Pick up the consulting agreement passage on returned property and ownership of discoveries and works at the point where it stops, and write what follows.

PASSAGE GIVEN:
■ ■ ■ ■ ■
Return of Documents and Property. Upon the termination of Consultant’s engagement for any reason, or at any time upon the request of the Company, Consultant (or Consultant’s heirs or personal representatives) shall deliver to the Company all documents and materials (including, without limitation, computer files) containing Confidential Information, and all other property belonging to the Company, which in either case are in the possession or under the control of Consultant (or Consultant’s heirs or personal representatives). Notwithstanding the foregoing, Consultant shall be entitled to retain copies of this Agreement and any other documents relating to Consultant’s personal engagement and related compensation arrangements with the Company.
9.
Discoveries and Works.
(a)
All Discoveries and Works (as defined below) made or conceived by Consultant either before or after the Effective Date, solely, jointly or with others, that relate to the Company’s present or anticipated activities, or are used or useable by the Company shall be owned by the Company.
(b)
The term “Discoveries and Works” includes, by way of example but without limitation, Confidential Information, patents and patent applications, service marks, and service xxxx registrations and applications, trade names, copyrights and copyright registrations and applications.
(c)
■ ■ ■ ■ ■
SUPPLIED INFORMATION:
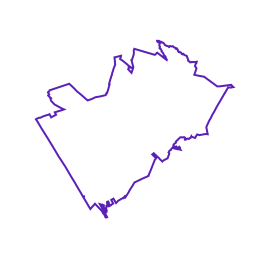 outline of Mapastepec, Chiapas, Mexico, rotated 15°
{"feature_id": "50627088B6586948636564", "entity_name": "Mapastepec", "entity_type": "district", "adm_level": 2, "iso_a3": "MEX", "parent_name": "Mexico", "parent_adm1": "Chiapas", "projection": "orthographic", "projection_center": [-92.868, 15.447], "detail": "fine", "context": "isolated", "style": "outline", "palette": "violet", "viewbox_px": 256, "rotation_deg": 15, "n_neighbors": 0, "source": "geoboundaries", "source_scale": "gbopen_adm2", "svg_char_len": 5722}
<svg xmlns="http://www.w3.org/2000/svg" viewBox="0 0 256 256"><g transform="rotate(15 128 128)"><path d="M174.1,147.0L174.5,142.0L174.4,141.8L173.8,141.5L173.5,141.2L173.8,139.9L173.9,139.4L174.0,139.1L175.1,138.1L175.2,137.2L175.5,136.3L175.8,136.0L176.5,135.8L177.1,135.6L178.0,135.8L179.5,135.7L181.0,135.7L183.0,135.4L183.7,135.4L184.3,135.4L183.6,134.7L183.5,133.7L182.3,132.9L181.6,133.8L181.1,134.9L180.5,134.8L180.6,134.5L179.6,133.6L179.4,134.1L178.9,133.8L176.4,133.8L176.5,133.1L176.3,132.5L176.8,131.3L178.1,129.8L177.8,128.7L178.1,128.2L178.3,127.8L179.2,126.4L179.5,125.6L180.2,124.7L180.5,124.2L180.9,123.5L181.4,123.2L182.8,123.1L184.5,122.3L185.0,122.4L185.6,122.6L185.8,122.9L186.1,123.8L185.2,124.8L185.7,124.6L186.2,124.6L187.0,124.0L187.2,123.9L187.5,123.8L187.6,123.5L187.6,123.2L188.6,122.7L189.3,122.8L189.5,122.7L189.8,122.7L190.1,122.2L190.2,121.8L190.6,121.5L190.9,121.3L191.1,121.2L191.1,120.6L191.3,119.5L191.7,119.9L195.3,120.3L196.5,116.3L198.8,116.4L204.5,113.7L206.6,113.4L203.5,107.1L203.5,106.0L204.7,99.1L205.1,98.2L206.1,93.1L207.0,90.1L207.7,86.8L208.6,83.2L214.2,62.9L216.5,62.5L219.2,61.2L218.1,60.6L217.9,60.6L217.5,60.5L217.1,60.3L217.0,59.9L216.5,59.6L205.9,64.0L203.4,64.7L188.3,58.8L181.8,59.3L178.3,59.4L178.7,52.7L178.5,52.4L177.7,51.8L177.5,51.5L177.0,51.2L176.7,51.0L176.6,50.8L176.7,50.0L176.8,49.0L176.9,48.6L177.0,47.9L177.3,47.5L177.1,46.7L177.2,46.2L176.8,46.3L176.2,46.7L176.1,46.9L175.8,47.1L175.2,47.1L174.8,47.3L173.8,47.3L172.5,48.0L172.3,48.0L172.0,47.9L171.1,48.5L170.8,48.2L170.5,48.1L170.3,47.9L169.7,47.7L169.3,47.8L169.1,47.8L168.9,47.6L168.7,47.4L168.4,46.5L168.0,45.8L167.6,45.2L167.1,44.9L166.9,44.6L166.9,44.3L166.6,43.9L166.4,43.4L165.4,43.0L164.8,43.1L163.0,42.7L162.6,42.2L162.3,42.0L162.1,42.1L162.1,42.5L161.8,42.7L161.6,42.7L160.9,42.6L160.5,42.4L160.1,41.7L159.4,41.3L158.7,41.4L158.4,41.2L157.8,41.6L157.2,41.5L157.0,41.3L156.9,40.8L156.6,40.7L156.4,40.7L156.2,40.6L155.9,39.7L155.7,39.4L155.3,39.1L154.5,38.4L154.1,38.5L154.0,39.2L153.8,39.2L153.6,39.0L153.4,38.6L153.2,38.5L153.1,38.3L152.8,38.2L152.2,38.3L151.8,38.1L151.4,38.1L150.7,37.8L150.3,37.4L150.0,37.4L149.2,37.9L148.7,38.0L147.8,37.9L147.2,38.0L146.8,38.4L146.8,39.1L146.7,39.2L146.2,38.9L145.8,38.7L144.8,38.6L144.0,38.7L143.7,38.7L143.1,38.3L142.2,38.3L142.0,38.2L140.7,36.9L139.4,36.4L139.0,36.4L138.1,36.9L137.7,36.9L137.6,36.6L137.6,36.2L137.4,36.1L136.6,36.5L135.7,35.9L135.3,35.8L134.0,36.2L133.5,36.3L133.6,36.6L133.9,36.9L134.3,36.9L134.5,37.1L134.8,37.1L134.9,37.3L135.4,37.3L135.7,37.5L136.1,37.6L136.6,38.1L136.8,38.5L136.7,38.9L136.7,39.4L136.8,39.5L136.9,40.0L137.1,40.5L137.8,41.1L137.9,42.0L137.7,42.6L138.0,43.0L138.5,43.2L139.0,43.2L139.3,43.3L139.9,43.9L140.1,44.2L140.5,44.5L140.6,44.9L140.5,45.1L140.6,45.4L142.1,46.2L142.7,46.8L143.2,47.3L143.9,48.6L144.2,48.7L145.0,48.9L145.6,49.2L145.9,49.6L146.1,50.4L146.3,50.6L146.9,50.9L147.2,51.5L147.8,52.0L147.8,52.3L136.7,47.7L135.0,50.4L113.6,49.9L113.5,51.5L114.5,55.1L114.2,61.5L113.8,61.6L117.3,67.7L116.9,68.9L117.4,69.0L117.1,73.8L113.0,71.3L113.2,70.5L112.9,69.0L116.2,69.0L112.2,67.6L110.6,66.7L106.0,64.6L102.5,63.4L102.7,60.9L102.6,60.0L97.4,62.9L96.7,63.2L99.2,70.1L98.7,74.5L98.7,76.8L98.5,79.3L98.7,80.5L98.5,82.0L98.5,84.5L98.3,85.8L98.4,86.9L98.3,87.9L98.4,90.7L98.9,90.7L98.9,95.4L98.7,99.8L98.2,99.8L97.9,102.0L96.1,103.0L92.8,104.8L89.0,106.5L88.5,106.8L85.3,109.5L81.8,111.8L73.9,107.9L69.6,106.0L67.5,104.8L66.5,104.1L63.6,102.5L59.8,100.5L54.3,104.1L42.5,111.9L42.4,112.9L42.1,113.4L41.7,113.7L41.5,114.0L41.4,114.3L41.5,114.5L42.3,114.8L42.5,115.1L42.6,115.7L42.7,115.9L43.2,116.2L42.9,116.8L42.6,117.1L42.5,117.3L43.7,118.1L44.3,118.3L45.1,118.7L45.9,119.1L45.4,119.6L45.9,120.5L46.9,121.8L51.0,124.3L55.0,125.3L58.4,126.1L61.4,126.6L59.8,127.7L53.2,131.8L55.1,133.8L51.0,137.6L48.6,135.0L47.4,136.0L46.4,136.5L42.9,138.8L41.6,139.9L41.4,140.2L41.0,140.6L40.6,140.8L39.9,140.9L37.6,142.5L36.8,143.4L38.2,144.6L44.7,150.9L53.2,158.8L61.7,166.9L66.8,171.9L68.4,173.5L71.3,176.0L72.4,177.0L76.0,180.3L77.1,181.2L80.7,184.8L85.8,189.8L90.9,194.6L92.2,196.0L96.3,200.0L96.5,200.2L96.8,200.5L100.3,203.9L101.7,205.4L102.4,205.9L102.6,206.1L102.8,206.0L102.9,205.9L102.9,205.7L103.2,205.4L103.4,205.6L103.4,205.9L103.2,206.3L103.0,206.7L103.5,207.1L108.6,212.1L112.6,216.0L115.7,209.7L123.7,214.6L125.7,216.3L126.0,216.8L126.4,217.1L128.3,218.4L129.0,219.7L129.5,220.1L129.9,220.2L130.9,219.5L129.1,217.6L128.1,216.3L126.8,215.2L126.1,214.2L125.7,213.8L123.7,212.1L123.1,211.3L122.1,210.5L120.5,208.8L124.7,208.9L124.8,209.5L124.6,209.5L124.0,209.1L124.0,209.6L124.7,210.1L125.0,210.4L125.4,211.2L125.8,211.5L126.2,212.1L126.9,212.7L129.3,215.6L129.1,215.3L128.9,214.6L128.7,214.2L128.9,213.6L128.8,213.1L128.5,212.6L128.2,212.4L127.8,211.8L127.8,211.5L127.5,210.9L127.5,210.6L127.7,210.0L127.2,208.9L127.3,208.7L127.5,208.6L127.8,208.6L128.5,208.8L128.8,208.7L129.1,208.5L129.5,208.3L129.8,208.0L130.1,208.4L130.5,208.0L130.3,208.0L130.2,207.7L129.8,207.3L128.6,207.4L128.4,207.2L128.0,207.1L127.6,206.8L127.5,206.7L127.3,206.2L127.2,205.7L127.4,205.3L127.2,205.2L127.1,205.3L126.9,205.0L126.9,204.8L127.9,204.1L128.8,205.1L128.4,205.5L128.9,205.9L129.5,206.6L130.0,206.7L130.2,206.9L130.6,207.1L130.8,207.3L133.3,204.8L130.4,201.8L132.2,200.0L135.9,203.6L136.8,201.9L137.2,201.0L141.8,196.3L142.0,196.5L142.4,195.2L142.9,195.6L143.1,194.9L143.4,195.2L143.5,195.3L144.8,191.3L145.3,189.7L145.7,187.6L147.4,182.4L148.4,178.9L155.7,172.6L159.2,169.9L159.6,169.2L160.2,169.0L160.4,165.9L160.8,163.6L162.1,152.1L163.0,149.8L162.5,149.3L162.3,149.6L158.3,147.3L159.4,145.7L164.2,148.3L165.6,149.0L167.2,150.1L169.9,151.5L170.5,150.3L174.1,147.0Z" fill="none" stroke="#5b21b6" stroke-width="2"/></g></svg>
■ ■ ■ ■ ■
ANSWER FOR THIS EXERCISE:
Consultant shall (i) promptly notify, make full disclosure to, and execute and deliver any documents requested by the Company, as the case may be, to evidence or better assure title to Discoveries and Works in the Company, as so requested, (ii) renounce any and all claims, including but not limited to claims of ownership and royalty, with respect to all Discoveries and Works and all other property owned or licensed by the Company, (iii) assist the Company in obtaining or maintaining for itself at its own expense United States and foreign patents, copyrights, trade secret protection or other protection of any and all Discoveries and Works, and (iv) promptly execute, whether during the Consultant’s engagement with the Company or thereafter, all applications or other endorsements necessary or appropriate to maintain patents and other rights for the Company and to protect the title of the Company thereto, including but not limited to assignments of such patents and other rights.
(d)
Any Discoveries and Works which, within six (6) months after the termination of Consultant’s engagement with the Company, are made, disclosed, reduced to tangible or written form or description, or are reduced to practice by Consultant and which pertain to the business carried on or products or services being sold or delivered by the Company t the time of such termination shall, as between the Consultant and the Company, be presumed to have been made during Consultant’s engagement by the Company. Consultant acknowledges that all Discoveries and Works shall be deemed “works made for hire” under the Copyright Act of 1976, as amended 17 U.S.C. Sect. 101.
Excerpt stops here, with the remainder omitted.